Much like shampoo, Fadi explains that soaps contain mild surfactants that grab ahold of dirt and grime like a magnet, then wash the whole mess down the drain. That doesn’t mean you don’t have to really scrub yourself with the stuff, though: As we learned in a previous discussion about whether soapy runoff can actually keep your feet clean, it’s the scrubbing that actually removes the soap-coated crud from your skin.
In addition to providing a sort of buffer between the skin and the razor, shave butter is formulated with skin and hair softening agents (like those found in conditioners), according to Fadi. These ingredients soften the hair, making for an easier shave, then leave your face feeling soft when that hair’s all gone. It also goes on clear, which allows you to see exactly what you’re shaving, which is especially helpful when accurately trimming your neckline.

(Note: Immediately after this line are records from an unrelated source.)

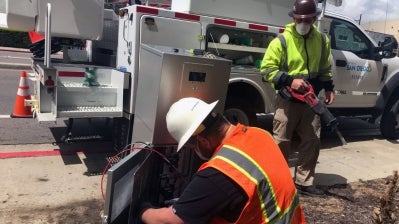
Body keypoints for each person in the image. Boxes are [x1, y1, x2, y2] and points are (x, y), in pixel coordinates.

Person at [140, 97, 306, 223]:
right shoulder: (259, 134)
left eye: (192, 147)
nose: (194, 151)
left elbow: (171, 221)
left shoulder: (220, 172)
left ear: (202, 141)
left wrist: (143, 211)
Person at [260, 0, 334, 196]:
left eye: (307, 19)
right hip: (287, 100)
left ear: (314, 18)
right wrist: (289, 80)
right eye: (299, 19)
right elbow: (266, 70)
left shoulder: (322, 40)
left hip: (311, 101)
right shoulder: (281, 41)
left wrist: (328, 88)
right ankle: (278, 180)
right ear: (293, 17)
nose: (303, 23)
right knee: (281, 140)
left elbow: (326, 68)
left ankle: (304, 181)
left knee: (311, 140)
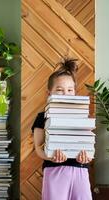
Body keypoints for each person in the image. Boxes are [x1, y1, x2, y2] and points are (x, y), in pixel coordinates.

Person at [31, 58, 93, 200]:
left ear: (75, 92)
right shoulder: (42, 117)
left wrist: (86, 157)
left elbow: (88, 145)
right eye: (59, 90)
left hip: (80, 170)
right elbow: (38, 148)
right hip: (54, 170)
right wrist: (51, 156)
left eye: (70, 90)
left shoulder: (82, 116)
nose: (65, 94)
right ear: (49, 94)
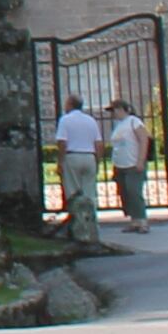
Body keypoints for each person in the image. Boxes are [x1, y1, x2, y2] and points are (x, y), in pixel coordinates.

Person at [52, 93, 104, 238]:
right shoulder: (91, 120)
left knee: (73, 193)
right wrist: (97, 161)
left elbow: (62, 142)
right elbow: (99, 143)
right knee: (89, 193)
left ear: (70, 105)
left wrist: (60, 161)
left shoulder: (65, 120)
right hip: (89, 156)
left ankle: (77, 225)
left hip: (72, 155)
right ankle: (92, 224)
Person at [108, 102, 152, 228]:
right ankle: (134, 220)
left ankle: (141, 220)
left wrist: (140, 160)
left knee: (134, 191)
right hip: (120, 165)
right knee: (126, 193)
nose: (113, 113)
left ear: (124, 109)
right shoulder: (119, 125)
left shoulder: (134, 121)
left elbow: (144, 139)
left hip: (133, 163)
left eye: (115, 109)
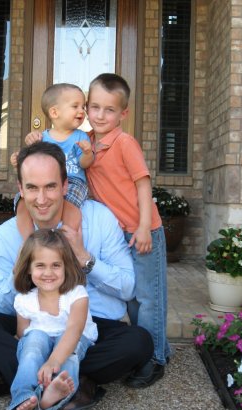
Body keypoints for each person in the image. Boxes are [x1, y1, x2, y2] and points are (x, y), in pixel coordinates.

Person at [0, 141, 154, 410]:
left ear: (64, 185)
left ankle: (9, 379)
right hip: (34, 324)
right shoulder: (8, 234)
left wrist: (84, 257)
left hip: (89, 329)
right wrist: (24, 262)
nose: (42, 198)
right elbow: (1, 302)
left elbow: (127, 288)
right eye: (32, 188)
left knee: (138, 342)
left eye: (50, 186)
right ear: (20, 189)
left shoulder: (99, 219)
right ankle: (75, 385)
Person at [86, 73, 171, 387]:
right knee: (133, 298)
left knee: (149, 299)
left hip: (143, 231)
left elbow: (142, 183)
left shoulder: (124, 142)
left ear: (123, 113)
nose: (100, 115)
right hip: (119, 234)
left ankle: (153, 360)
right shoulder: (87, 144)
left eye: (109, 110)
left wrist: (145, 227)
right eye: (94, 107)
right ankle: (156, 347)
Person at [6, 228, 98, 410]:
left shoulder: (76, 294)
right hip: (41, 337)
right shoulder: (24, 300)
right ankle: (24, 398)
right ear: (28, 268)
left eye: (56, 265)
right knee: (31, 347)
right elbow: (22, 333)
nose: (48, 273)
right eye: (40, 265)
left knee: (70, 356)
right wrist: (32, 349)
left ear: (66, 266)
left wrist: (53, 360)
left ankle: (48, 398)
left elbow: (74, 330)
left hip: (73, 339)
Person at [10, 83, 94, 239]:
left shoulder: (81, 137)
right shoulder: (42, 137)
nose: (81, 111)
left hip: (74, 181)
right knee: (21, 201)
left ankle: (65, 239)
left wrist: (88, 153)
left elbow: (84, 164)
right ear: (55, 112)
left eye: (83, 106)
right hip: (44, 181)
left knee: (70, 203)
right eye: (75, 106)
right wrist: (18, 160)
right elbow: (32, 161)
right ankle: (29, 241)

Much like a shaving foam, shave lather works more or less the same way shave butter does. The only difference is that shave lather is extra thick, which provides more of a protective cushion—something that’s essential for those prone to irritation and razor bumps. The downside is it goes on white, so you won’t be able to see exactly where you’re shaving like you would with shave butter.
Most toilet papers are made of cellulose pulp paper, which is strong when dry, but dissolves when wet (water molecules, like those in the toilet bowl, work their way in between the cellulose chains that make up the TP, ultimately dissolving the paper). As far as your butt is concerned, though, Fadi says plain old toilet paper isn’t the best: “Toilet paper doesn’t provide any soothing or cleansing attributes,” he says. For that, you’re going to need a wet wipe.